いまはまさに「第4次産業革命」の時代だ。18世紀以降、水力や蒸気機関による工業の機械化が起きた第1次産業革命。20世紀初頭、電力を用いた大量生産が始まった第2次産業革命。1970年代初頭から電子工学、情報技術、オートメーション化による第3次産業革命。この第3次産業革命では、実は日本が世界をリードしていた時期もあった。今はさらにIoT、ビッグデータ、そしてAI(人工知能)による技術革新の時代だ。その「第4次産業革命」の時代を迎え、世界は100年未曾有の転換期を迎えている。
イスラエル・ヘブライ大学のハラリ教授は『ホモ・デウス』という著書の中で「データ至上主義」という言葉を唱えた。これによれば、自由資本主義と共産主義は、対立するイデオロギーではなく、本質的には“競合するデータ処理システム”だという。資本主義は分散処理を利用、共産主義は国家経済による集中処理なのだ。これから先、データ処理の条件が変わっていけば民主主義さえ衰退していくかもしれない。選挙制度や政党など従来の制度が廃れ、政治家の力はますますなくなっていくかもしれない。
そんな中で、米中の競争はこれからの10年の世界を左右するだろう。中国のGDPはドル換算で21年末時点でアメリカの77%、日本の3倍以上にもなった。購買力平価でいうとアメリカの120%以上である。5Gという先端技術において中国は長期戦略で育ててきた。今世界で一番5Gの特許を持っているのは中国のファーウェイ。3番目も中国のZTE。この全10社の中には日本もアメリカも1社も入っていない。こういうところでアメリカはやはり焦燥感、危機感にあおられ、今後いろいろな形で揺さぶりをかけてくるだろうが、中国は毎年自国のGDPが1.5%を上回れば2030年までにアメリカに追いつけると息巻く。そのために、その間はアメリカとの直接対立を避けるべく、柔軟に立ち振る舞っていくだろう。過去にも中国はそうしてきた。大国のしたたかさ、しなやかさを知っておく必要がある。
では日本はこれからどうすべきか。経済同友会前代表幹事小林喜光監修の本『危機感なき茹でガエル日本 過去の延長戦に未来はない』によると、日本は①守りの意識が強すぎる ②自ら作った壁に縛られる ③コンセンサス主義は「民主主義」ではない、と分析。

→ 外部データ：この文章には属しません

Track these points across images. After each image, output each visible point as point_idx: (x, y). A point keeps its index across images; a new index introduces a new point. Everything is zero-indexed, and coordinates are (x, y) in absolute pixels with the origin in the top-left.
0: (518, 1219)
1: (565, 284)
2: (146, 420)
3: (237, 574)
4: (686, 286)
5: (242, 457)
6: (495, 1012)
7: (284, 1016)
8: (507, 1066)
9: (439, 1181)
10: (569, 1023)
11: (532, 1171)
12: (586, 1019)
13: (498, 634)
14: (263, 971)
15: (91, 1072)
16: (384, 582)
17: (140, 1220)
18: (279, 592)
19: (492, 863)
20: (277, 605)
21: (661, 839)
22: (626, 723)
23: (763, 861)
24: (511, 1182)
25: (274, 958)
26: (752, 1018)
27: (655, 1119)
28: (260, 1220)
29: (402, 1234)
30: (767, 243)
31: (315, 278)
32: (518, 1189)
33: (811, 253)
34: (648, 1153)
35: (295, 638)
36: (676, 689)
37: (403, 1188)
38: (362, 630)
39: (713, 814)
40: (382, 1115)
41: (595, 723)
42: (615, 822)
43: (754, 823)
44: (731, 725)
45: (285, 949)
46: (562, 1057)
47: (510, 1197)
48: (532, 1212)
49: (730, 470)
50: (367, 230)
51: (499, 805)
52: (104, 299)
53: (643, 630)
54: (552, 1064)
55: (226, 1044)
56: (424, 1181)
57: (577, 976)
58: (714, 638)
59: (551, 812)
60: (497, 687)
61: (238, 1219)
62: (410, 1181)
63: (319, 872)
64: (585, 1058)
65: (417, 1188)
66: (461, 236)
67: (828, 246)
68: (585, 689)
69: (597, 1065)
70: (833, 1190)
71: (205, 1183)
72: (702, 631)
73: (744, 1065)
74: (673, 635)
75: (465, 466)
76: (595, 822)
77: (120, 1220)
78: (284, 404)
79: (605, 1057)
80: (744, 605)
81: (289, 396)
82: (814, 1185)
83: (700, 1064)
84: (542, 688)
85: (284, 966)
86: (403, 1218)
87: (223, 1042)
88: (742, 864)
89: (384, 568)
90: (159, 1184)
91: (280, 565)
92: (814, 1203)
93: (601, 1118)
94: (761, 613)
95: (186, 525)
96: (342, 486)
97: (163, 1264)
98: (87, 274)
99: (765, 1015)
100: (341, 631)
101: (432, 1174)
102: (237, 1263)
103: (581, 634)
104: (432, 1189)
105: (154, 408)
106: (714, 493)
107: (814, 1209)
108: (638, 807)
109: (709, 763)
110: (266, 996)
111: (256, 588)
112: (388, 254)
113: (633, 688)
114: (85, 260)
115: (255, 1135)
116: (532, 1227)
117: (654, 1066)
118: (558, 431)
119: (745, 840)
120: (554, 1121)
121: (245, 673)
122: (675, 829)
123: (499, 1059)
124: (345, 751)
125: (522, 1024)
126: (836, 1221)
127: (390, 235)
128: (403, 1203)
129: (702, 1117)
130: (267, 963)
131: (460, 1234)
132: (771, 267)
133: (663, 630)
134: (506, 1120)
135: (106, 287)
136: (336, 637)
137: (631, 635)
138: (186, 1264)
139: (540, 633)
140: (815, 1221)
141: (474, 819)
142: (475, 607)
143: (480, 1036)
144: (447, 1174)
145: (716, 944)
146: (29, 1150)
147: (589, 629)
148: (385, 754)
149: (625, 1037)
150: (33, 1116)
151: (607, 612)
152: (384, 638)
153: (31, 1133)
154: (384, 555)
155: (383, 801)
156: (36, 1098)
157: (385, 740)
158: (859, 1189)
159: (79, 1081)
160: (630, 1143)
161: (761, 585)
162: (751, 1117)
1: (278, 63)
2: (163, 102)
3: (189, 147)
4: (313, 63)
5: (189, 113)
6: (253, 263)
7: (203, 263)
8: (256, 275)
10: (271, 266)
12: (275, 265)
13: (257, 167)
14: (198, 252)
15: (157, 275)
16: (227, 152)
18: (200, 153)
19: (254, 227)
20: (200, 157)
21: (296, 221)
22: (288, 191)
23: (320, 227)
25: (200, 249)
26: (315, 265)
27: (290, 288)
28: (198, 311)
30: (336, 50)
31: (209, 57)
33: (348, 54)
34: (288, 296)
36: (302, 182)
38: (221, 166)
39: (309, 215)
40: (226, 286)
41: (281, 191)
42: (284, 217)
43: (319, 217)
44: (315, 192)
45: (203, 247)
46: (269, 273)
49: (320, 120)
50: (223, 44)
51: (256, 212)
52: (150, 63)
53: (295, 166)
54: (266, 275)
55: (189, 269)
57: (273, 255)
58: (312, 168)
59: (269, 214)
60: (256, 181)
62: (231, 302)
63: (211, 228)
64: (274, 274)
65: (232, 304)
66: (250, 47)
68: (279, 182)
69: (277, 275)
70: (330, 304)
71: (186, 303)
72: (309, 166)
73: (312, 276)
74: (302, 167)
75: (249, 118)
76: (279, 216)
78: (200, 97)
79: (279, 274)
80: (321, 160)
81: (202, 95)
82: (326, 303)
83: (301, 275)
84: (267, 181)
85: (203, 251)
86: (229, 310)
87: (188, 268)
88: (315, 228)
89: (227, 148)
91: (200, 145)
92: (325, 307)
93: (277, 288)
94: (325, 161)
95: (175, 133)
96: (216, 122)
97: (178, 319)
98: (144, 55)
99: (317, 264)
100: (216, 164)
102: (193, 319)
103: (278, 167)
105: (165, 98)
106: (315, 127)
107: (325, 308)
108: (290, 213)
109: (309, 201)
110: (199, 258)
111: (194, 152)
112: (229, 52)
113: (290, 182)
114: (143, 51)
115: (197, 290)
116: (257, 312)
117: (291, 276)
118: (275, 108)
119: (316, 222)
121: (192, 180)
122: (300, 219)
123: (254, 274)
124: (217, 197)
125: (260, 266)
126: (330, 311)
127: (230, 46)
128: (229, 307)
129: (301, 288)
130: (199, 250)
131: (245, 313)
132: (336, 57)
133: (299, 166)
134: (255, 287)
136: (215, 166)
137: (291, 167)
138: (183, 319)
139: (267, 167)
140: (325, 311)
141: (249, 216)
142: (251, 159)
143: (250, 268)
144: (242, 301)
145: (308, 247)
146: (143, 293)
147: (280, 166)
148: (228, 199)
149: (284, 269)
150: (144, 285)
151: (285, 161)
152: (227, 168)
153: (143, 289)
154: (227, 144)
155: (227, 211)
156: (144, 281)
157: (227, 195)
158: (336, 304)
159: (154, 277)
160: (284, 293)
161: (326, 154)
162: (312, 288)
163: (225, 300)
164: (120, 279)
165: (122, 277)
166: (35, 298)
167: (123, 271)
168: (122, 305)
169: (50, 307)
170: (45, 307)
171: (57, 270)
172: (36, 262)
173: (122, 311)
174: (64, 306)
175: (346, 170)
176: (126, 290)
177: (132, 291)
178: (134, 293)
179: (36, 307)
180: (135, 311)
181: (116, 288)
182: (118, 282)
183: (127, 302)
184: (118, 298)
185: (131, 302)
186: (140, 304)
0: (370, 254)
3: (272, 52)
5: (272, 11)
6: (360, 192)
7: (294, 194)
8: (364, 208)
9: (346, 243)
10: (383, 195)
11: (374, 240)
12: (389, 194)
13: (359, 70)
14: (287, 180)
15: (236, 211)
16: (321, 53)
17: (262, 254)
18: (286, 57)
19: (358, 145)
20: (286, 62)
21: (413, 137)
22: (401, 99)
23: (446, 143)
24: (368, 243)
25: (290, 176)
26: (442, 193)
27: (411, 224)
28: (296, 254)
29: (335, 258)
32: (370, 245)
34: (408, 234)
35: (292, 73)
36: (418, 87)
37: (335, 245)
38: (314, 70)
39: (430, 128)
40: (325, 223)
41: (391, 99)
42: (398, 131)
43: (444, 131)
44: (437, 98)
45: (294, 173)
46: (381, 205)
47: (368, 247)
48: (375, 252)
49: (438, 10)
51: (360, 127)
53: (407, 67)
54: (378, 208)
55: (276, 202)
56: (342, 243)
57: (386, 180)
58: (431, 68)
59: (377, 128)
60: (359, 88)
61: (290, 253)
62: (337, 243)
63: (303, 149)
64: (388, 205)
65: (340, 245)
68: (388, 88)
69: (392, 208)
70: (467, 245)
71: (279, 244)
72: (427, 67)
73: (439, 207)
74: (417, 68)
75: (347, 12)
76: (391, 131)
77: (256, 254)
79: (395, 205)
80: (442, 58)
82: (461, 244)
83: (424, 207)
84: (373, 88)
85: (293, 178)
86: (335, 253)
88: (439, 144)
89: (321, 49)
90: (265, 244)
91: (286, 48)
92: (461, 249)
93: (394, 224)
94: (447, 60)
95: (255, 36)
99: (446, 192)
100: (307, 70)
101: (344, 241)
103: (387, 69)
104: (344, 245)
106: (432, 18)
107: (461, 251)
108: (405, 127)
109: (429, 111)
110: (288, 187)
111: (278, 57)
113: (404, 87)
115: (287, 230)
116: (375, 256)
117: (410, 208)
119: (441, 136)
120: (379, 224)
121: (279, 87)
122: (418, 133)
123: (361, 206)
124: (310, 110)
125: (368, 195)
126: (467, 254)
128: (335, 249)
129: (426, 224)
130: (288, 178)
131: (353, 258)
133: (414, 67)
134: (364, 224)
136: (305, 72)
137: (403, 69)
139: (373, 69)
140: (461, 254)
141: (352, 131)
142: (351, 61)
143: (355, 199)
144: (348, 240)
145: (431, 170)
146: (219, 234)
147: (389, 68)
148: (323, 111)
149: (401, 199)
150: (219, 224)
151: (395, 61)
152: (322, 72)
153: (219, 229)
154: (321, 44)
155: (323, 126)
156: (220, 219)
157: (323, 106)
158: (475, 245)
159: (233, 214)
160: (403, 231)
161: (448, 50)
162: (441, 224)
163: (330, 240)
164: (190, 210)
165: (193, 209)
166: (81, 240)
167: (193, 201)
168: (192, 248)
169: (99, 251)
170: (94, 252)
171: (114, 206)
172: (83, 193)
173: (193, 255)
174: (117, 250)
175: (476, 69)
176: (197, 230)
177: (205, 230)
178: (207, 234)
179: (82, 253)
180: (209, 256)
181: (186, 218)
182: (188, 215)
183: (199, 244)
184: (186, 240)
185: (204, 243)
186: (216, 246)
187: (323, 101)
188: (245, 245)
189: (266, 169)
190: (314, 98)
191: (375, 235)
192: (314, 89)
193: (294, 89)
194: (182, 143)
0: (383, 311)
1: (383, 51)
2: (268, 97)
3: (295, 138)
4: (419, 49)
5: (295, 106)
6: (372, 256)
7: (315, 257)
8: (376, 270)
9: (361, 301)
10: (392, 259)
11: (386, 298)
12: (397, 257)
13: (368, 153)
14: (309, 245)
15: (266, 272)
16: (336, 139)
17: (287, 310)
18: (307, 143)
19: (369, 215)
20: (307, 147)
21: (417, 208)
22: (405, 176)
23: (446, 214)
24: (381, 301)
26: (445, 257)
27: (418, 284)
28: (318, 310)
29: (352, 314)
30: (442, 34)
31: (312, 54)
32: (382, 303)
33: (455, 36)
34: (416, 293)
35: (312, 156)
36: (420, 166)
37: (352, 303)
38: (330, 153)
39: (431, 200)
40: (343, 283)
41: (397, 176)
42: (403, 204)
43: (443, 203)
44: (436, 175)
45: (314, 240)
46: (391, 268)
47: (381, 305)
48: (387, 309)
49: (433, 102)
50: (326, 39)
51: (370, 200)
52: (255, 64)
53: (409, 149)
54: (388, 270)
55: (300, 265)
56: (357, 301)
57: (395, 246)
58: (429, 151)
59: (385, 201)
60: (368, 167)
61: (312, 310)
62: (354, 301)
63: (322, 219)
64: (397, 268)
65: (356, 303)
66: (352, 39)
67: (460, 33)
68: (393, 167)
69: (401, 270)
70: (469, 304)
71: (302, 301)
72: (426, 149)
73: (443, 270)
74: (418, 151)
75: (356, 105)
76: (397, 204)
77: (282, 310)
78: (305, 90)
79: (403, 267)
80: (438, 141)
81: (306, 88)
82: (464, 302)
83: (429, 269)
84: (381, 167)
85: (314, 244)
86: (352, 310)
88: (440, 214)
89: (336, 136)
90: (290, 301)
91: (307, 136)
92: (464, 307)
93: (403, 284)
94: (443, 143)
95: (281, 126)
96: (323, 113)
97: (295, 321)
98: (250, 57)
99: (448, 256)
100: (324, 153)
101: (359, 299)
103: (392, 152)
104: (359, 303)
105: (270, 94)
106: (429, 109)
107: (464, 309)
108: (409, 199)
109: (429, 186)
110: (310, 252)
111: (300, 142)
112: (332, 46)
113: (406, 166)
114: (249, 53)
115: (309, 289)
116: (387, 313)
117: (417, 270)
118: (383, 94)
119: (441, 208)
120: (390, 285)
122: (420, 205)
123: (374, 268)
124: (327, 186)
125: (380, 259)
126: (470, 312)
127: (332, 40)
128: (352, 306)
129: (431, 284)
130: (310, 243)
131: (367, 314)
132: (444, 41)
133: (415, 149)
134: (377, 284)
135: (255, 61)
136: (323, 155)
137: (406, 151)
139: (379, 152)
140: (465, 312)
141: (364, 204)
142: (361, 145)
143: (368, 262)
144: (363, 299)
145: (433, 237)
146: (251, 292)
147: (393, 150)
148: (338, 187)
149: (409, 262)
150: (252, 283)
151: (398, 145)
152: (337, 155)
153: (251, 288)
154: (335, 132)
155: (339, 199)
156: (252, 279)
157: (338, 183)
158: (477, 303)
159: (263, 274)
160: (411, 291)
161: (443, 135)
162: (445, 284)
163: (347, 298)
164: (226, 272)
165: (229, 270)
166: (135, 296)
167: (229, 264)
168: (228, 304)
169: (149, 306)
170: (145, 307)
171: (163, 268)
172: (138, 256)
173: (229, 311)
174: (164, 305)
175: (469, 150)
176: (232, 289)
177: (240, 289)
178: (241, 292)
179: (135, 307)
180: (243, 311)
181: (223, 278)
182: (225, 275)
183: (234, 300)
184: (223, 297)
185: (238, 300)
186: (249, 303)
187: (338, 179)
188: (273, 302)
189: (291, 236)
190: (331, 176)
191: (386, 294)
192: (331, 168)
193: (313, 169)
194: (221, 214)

携帯電話やATMに見る技術の「ガラパゴス化」では日本経済は失速の大損をしている。コンセンサスを重視するあまり経営判断がスローになりビジネスチャンスを逃している。若手起業家には耳の痛い話ではあるが、経済成長への執着心・ハングリー精神を持って、世界に向けスピーディにチャンスをものにしていって欲しいと思う。
ここ群馬県でも優れた技術が多数あることを知っている。米中対立、さらに中国の発展をチャンスととらえ、ニュービジネスの一環として新しい可能性を一緒に討論できたら私も光栄である。